■ Document section:
=== Begin Enclosure ===

Saving money with Regular Gas in your Premium car?...Better do the math. - kapgoals
http://autoglance.com/blog/view/9

======
johno215
Note that two out of eight (25%) cars saw a decrease in mpg when using premium
gasoline. Not a statistically strong correlation for using premium gas.
Probably a combination of varying driving styles and that octane is not
supposed to affect mileage for modern cars.[1]

[1] <http://dsc.discovery.com/cars/top-10/car-myths/08.html>

------
bradleyland
This article doesn't really say much, does it? Averaging fuel consumption in
daily driving isn't a very good testing method because of variations in
conditions.

It's really not that difficult of a decision for me. According to the
engineers that designed and built my engine, I should use fuel rated at 91
octane or better. Why should I presume that I know better than those
engineers? Imagine if you, as an engineer, told a client they should not use a
particular technology because it is unsuitable. Then, imagine the client
flatly ignored your suggestion. That'd be pretty frustrating, right? So why do
that with the advice of automobile engineers?

------
michaelcampbell
My 1995 car (premium at the time) diesels horribly on the cheap stuff so I
don't use it; the cost of repair is probably going to overwhelm any savings,
given my driving habits.

Which I suppose is exactly his point; do the actual math. Don't step over
dollars picking up pennies.

------
shahoo
Why are there 2 Infiniti G 35's listed with opposing data? In the first case
you get better mileage with premium, the next one shows you get better mileage
with regular. This really makes all the data look very suspect.

------
signalsignal
Ah, weasel words I love thee: "...potential for long term damage..."

=== End Enclosure ===

■ Extracted entries:
=== Begin Enclosure ===

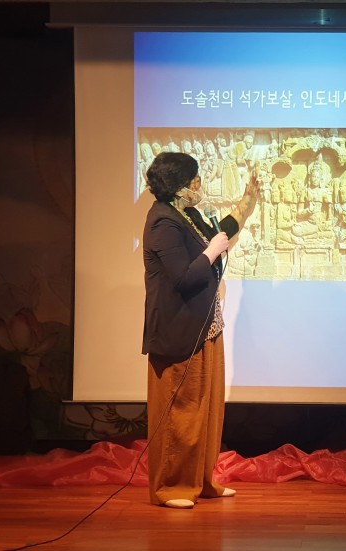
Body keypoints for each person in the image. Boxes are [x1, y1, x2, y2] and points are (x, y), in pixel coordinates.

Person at [141, 151, 259, 509]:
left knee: (206, 409)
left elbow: (219, 233)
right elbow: (183, 277)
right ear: (180, 186)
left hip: (205, 324)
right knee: (181, 412)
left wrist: (246, 205)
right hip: (178, 330)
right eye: (195, 179)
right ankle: (172, 487)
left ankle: (201, 481)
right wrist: (212, 252)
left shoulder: (186, 215)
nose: (199, 185)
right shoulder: (162, 223)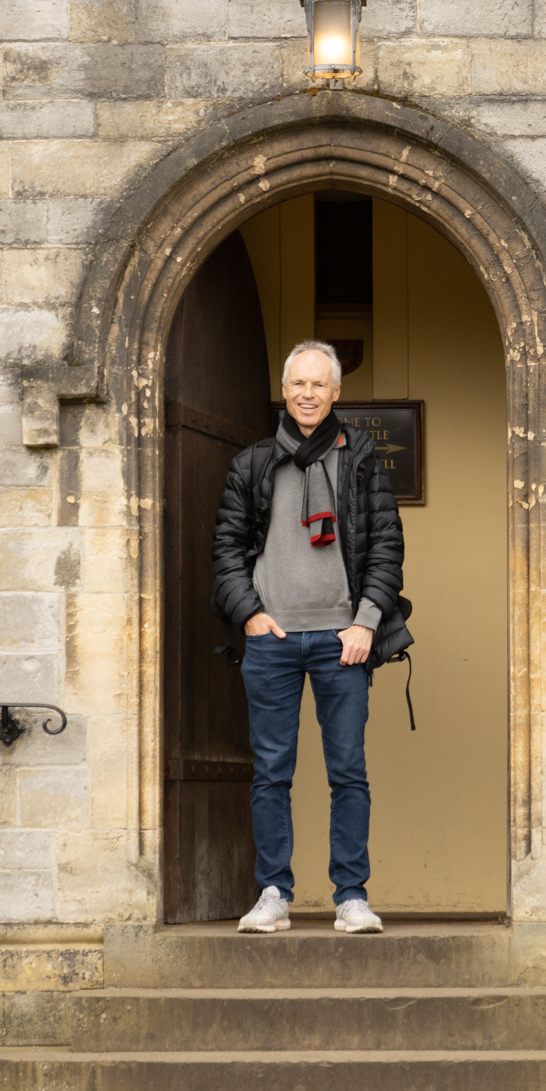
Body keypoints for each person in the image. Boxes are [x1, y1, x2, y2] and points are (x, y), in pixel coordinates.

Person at [211, 340, 404, 935]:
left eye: (319, 385)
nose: (308, 394)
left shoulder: (362, 459)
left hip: (343, 642)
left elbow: (387, 550)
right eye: (298, 384)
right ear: (285, 389)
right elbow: (226, 548)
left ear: (336, 392)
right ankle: (274, 893)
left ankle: (351, 896)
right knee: (271, 771)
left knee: (348, 771)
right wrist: (249, 614)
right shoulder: (253, 463)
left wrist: (366, 623)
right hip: (272, 640)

=== End Enclosure ===

■ Instructions:
1. From the thread on regular versus premium gas, reproduce the passage starting with "It's really not" and going on through "my driving habits.".
2. In the thread on regular versus premium gas, shorten the paragraph that begins "It's really not that difficult of a decision for me" while keeping its main points.
3. According to the thread on regular versus premium gas, why does the owner of the 1995 car not use regular gas? Answer in one to three sentences.

■ Solutions:
1.
It's really not that difficult of a decision for me. According to the
engineers that designed and built my engine, I should use fuel rated at 91
octane or better. Why should I presume that I know better than those
engineers? Imagine if you, as an engineer, told a client they should not use a
particular technology because it is unsuitable. Then, imagine the client
flatly ignored your suggestion. That'd be pretty frustrating, right? So why do
that with the advice of automobile engineers?

------
michaelcampbell
My 1995 car (premium at the time) diesels horribly on the cheap stuff so I
don't use it; the cost of repair is probably going to overwhelm any savings,
given my driving habits.

2. The commenter finds the choice easy: the engineers who designed and built their engine call for fuel rated 91 octane or better, and there is no reason to assume they know better than those engineers. As an engineer, it would be frustrating to have a client flatly ignore your advice against an unsuitable technology, so why do that to automobile engineers?

3. The car diesels horribly on the cheap stuff. Given the owner's driving habits, the cost of repairs would probably overwhelm any savings from buying it.